Return the following from the records below: each line, word for word, starting with the line that contains "ring dip: (51, 175)" and going on through the line that contains "ring pip: (247, 199)", with nothing outside that range.

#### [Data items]
※ ※ ※
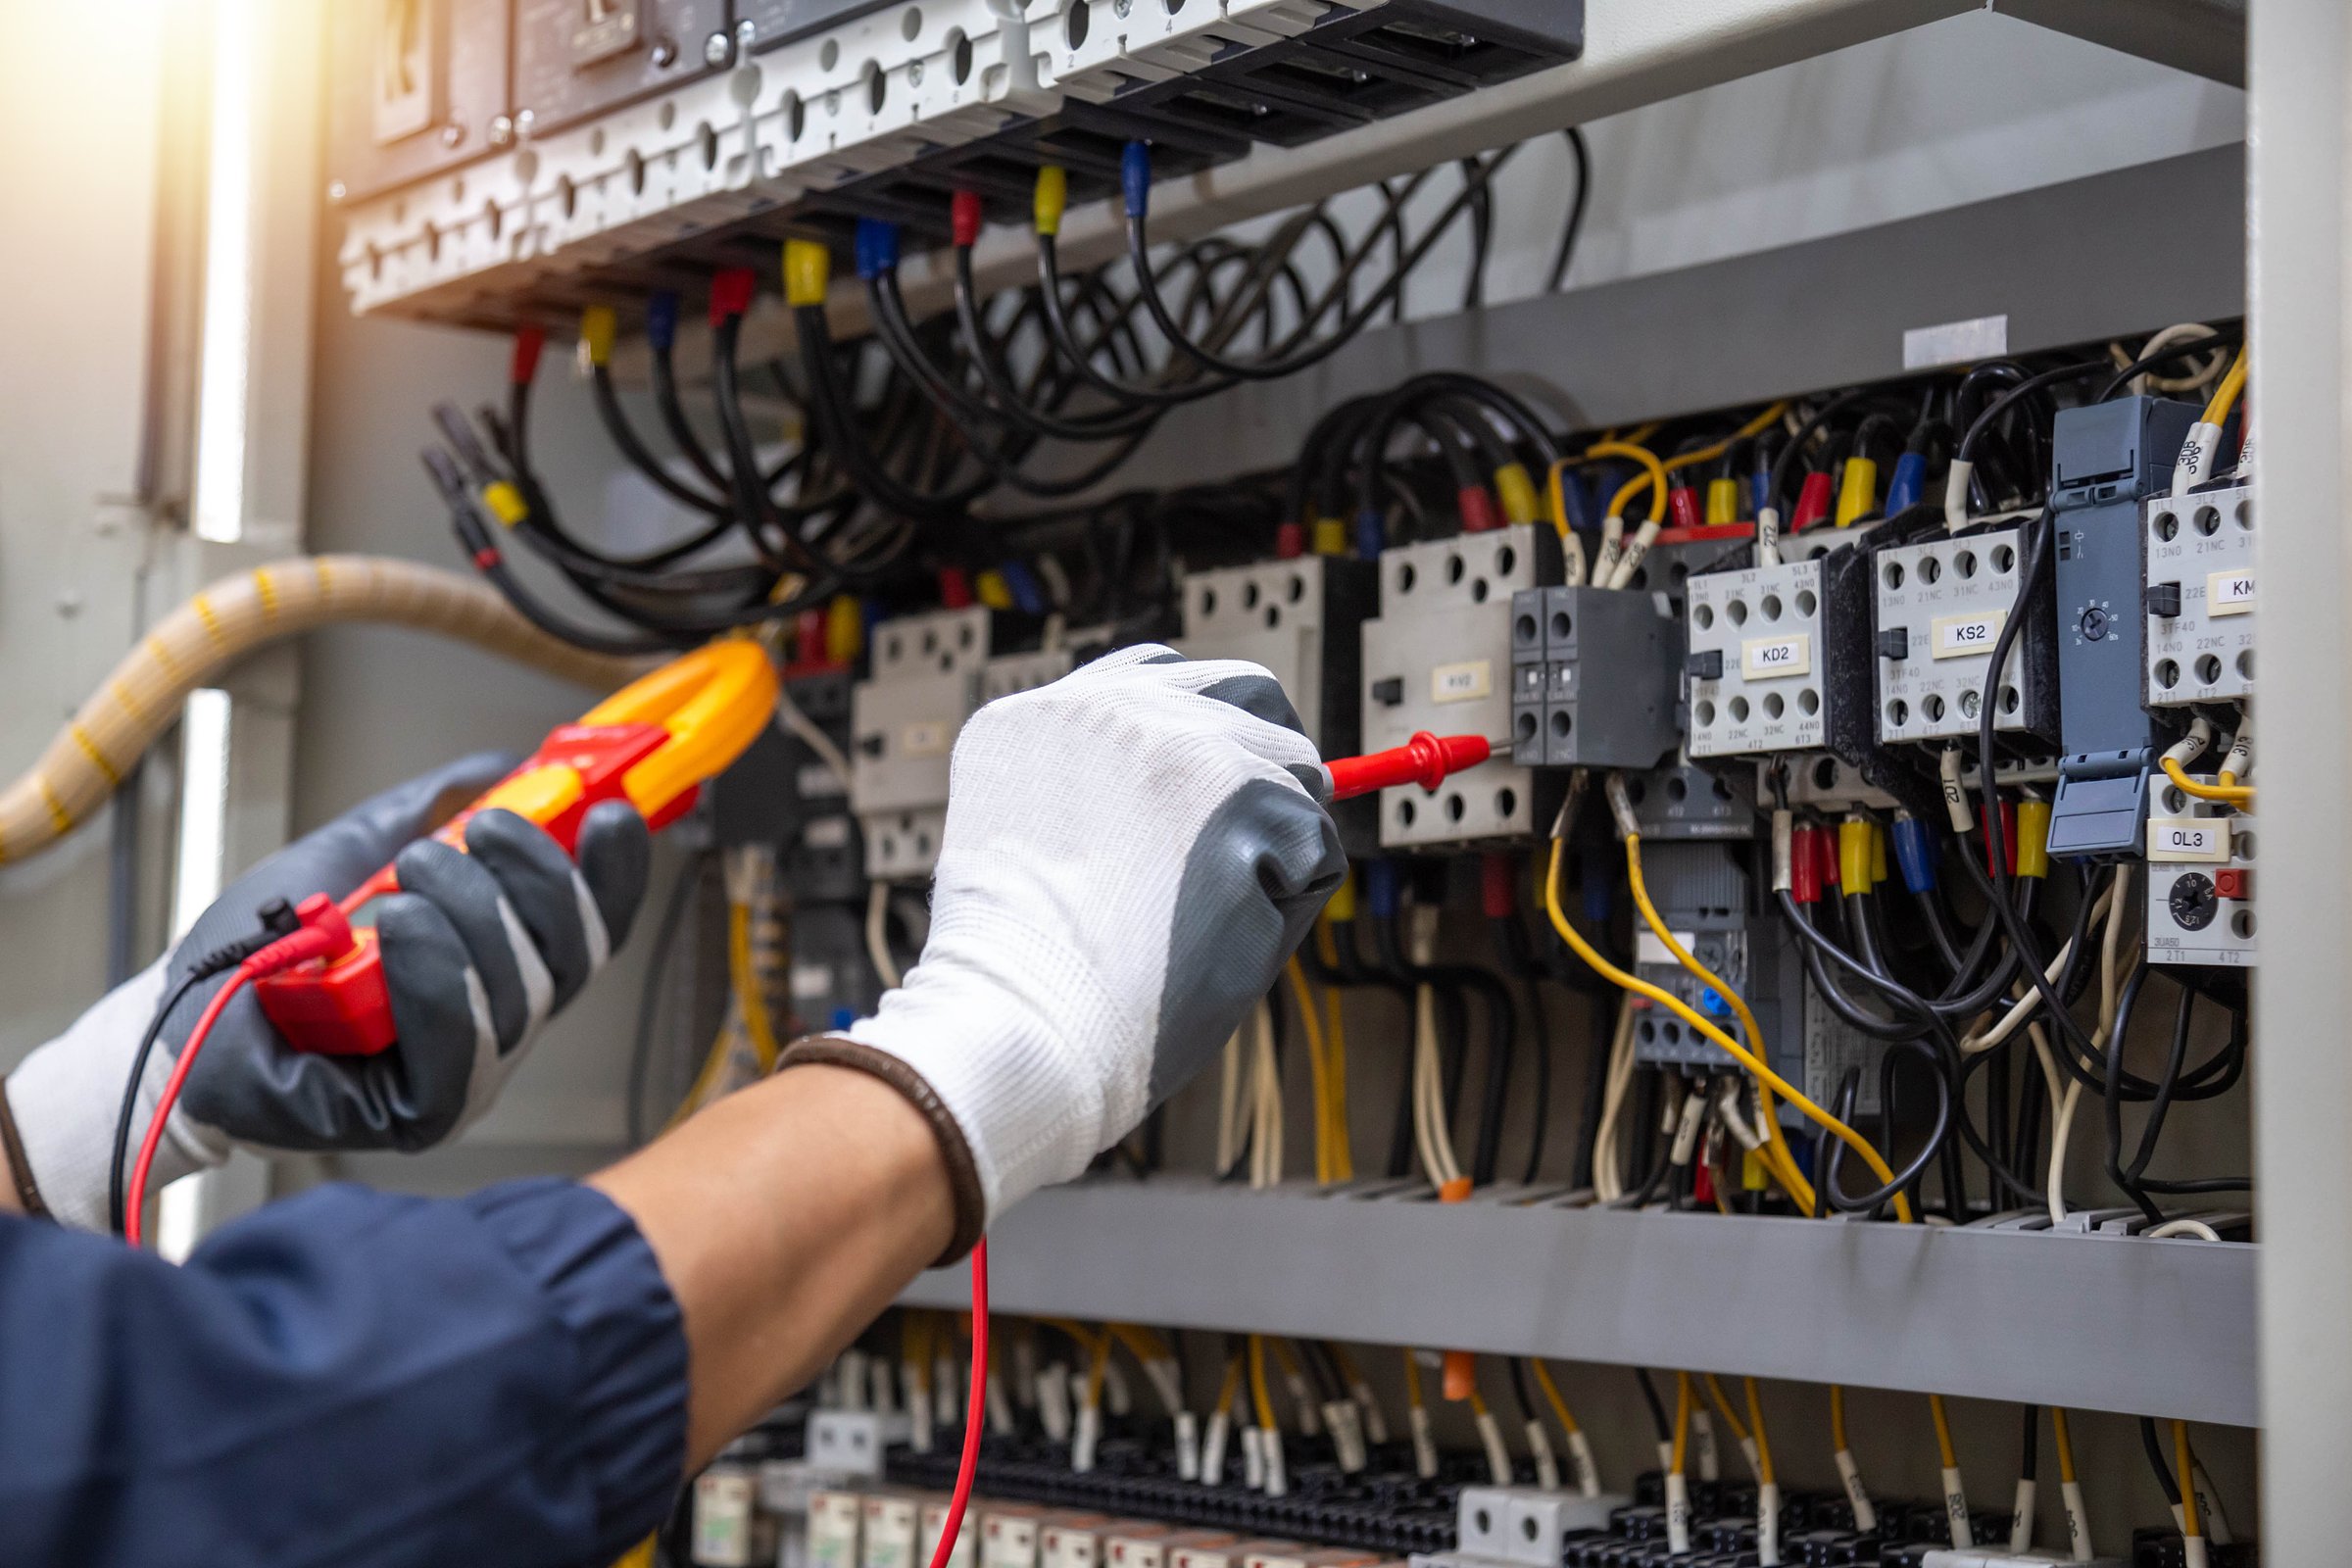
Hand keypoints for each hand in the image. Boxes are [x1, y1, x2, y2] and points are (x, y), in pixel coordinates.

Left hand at [5, 753, 650, 1230]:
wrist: (180, 1015)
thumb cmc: (261, 949)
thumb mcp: (357, 851)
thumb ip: (432, 808)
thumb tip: (505, 763)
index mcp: (500, 968)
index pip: (591, 927)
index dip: (613, 872)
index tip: (612, 811)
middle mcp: (499, 1027)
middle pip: (573, 956)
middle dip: (538, 879)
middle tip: (480, 831)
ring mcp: (467, 1078)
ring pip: (523, 992)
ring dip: (473, 914)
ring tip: (405, 877)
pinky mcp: (421, 1114)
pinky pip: (463, 1045)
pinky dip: (439, 972)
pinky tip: (400, 927)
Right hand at [782, 645, 1344, 1254]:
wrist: (1023, 1031)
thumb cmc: (1031, 976)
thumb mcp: (1042, 848)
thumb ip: (1111, 794)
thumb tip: (1230, 778)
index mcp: (1041, 719)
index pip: (1158, 678)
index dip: (1206, 732)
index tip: (1215, 788)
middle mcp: (1106, 709)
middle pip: (1248, 692)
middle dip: (1269, 763)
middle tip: (1258, 847)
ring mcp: (1177, 747)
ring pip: (1293, 773)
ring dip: (1272, 845)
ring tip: (1200, 919)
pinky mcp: (1241, 801)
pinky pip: (1316, 849)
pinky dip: (1289, 905)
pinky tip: (1218, 938)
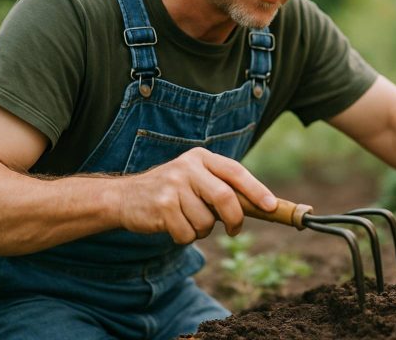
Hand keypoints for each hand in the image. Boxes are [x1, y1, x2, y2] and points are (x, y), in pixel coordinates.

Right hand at [115, 147, 276, 243]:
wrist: (125, 197)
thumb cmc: (171, 192)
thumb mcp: (195, 179)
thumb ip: (221, 187)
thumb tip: (261, 206)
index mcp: (201, 157)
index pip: (235, 171)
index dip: (256, 189)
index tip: (270, 206)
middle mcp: (187, 167)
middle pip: (225, 197)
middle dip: (235, 219)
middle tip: (235, 231)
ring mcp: (173, 186)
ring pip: (206, 221)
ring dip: (202, 230)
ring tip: (188, 221)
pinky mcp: (162, 206)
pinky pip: (188, 233)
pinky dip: (186, 237)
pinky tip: (173, 226)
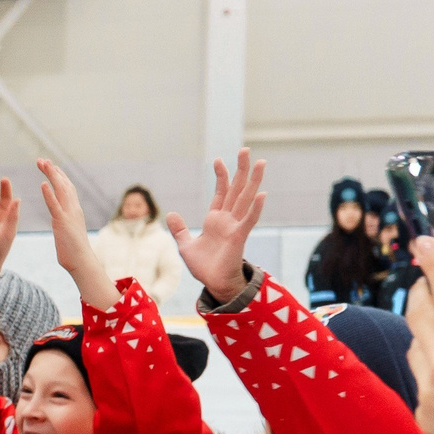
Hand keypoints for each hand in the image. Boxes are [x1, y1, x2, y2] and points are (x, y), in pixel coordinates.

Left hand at [37, 160, 117, 310]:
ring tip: (42, 164)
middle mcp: (73, 208)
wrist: (81, 261)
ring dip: (51, 175)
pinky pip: (55, 205)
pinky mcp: (62, 222)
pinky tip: (43, 183)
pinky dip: (49, 194)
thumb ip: (65, 220)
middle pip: (63, 184)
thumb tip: (61, 218)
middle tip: (41, 159)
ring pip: (60, 190)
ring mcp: (69, 214)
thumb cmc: (73, 250)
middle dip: (53, 171)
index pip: (66, 187)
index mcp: (73, 210)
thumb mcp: (68, 230)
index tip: (50, 165)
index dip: (58, 175)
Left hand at [169, 150, 267, 301]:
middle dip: (241, 169)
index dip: (220, 176)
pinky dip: (256, 208)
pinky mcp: (239, 237)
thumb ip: (179, 229)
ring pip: (247, 199)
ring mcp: (235, 226)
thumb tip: (170, 214)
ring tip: (261, 163)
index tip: (218, 160)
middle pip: (237, 189)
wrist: (212, 282)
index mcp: (215, 219)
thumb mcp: (185, 244)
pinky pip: (249, 220)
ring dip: (254, 181)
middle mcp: (228, 219)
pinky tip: (263, 195)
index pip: (220, 192)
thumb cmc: (203, 265)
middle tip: (246, 150)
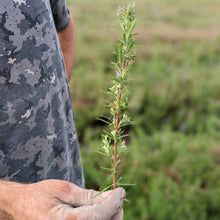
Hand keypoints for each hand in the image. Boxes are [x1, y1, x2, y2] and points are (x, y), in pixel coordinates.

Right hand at [7, 179, 124, 219]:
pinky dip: (101, 219)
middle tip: (117, 196)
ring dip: (110, 216)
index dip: (114, 202)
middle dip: (115, 211)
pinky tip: (100, 210)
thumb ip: (89, 196)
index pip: (100, 214)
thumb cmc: (40, 195)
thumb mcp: (64, 189)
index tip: (121, 191)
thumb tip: (113, 195)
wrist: (21, 207)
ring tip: (109, 202)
※ ※ ※
#### [Expected answer]
ring dip: (51, 175)
pinky pip: (55, 205)
pinky mcp: (62, 222)
pinky tip: (43, 183)
pinky dip: (49, 194)
thumb ip: (65, 220)
middle pip: (63, 184)
thumb tip: (61, 218)
middle tip: (41, 159)
ring pip: (60, 190)
ring mcp: (69, 214)
thumb cmc: (73, 250)
middle dip: (53, 171)
index pip: (66, 187)
index mcp: (73, 210)
thumb mcp: (68, 230)
index tip: (50, 165)
index dip: (58, 175)
Left hand at [169, 150, 267, 301]:
middle dip: (241, 169)
index dip: (220, 176)
pinky dip: (256, 208)
pinky mcp: (239, 237)
thumb ip: (179, 229)
ring pip: (247, 199)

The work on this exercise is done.